Square Root

I will prove that $3\sqrt{7}$ is irrational first. Assume not, i.e. assume $3\sqrt{7}=\frac{p}{q}$ , where $p$ and $q$ are positive integers and $\gcd(p,q)=1$ .

$\begin{aligned} 3\sqrt{7} &= \dfrac {p}{q}\\ 63 &= \dfrac {p^2}{q^2}\\ p^2 &= 63q^2\\ \implies 21&\mid p \end{aligned}$

Let $p=21p_1$ .

$\begin{aligned} 441p_1^2 &= 63q^2\\ 7p_1^2 &= q^2\\ \implies 7&\mid q \end{aligned}$

But we have already said that $\gcd(p, q)=1$ , but we have just shown that both have 7 as a common factor. Thus, we have a contradiction. Therefore, $3\sqrt{7}$ is irrational.

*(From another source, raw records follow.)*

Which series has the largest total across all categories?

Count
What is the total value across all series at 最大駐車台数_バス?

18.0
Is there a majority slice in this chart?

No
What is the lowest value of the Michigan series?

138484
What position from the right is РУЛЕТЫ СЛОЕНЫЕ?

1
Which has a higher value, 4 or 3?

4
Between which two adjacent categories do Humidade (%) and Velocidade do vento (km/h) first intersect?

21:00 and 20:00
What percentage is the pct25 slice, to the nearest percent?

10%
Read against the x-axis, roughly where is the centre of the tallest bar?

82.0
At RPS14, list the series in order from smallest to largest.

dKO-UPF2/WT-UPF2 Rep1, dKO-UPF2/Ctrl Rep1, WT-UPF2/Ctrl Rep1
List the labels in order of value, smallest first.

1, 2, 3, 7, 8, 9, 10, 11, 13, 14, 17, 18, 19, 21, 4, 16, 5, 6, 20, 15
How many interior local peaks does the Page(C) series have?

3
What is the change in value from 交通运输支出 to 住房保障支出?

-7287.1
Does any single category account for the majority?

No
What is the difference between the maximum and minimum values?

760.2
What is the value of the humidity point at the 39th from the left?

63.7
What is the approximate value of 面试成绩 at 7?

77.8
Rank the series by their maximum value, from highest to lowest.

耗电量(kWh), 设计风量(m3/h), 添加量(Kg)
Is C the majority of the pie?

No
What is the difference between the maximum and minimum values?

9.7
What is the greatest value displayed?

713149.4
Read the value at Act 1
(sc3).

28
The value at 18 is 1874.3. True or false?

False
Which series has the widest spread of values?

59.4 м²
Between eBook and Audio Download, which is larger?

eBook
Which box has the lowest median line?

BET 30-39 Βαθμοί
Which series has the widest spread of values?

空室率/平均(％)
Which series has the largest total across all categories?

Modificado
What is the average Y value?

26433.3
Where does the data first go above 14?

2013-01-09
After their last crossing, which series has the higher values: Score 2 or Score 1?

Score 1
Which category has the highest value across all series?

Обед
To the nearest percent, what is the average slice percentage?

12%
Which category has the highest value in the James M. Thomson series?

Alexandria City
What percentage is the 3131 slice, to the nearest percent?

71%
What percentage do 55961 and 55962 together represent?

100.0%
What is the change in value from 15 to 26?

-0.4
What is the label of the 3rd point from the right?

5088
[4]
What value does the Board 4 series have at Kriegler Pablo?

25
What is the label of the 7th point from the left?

Now, our question in hand asks

$\begin{aligned} \sqrt{2+7} \times \sqrt{7} &= \sqrt{9} \times \sqrt{7}\\ &= 3\sqrt{7} \end{aligned}$

But we have already shown that this number is irrational. Therefore, we have proven this number is irrational.

$\sqrt(2+7)\times\sqrt(7) = 3\sqrt(7)$

We know for any prime number $p$ , the $\sqrt p$ is an irrational number and also as we know product of non-zero rational number and irrational number is an irrational number and hence given number is an $iraational$ number.

$\sqrt{2+7}$ $\cdot$ $\sqrt{7}$

$\sqrt{2+7}$ $\rightarrow$ $\sqrt{2+7=9}$ $\rightarrow$ $\sqrt{9=3}$

$3$ $\times$ $\sqrt{7}$ $\text{}[is ~an~ irrational ~number]$ .

Note: $3$ $\times$ $\sqrt{7}$ $\approx$ $7.9372539332$

$\sqrt{2+7} \times \sqrt{7}$ is a irrational number because $\sqrt{9} \times \sqrt{7} = 3\sqrt{7}$ . 7 is not a perfect square, so it is irrational.

$\sqrt{2+7}×\sqrt7=\sqrt9×\sqrt7=\sqrt{63}$

The square root of any number that is not a perfect square is an irrational number

Because $7^2=49$ and $8^2=64$ , $63$ is not a perfect square $\Rightarrow\color{#D61F06}\boxed{\sqrt{2+7}×\sqrt{7} \ is \ irrational}$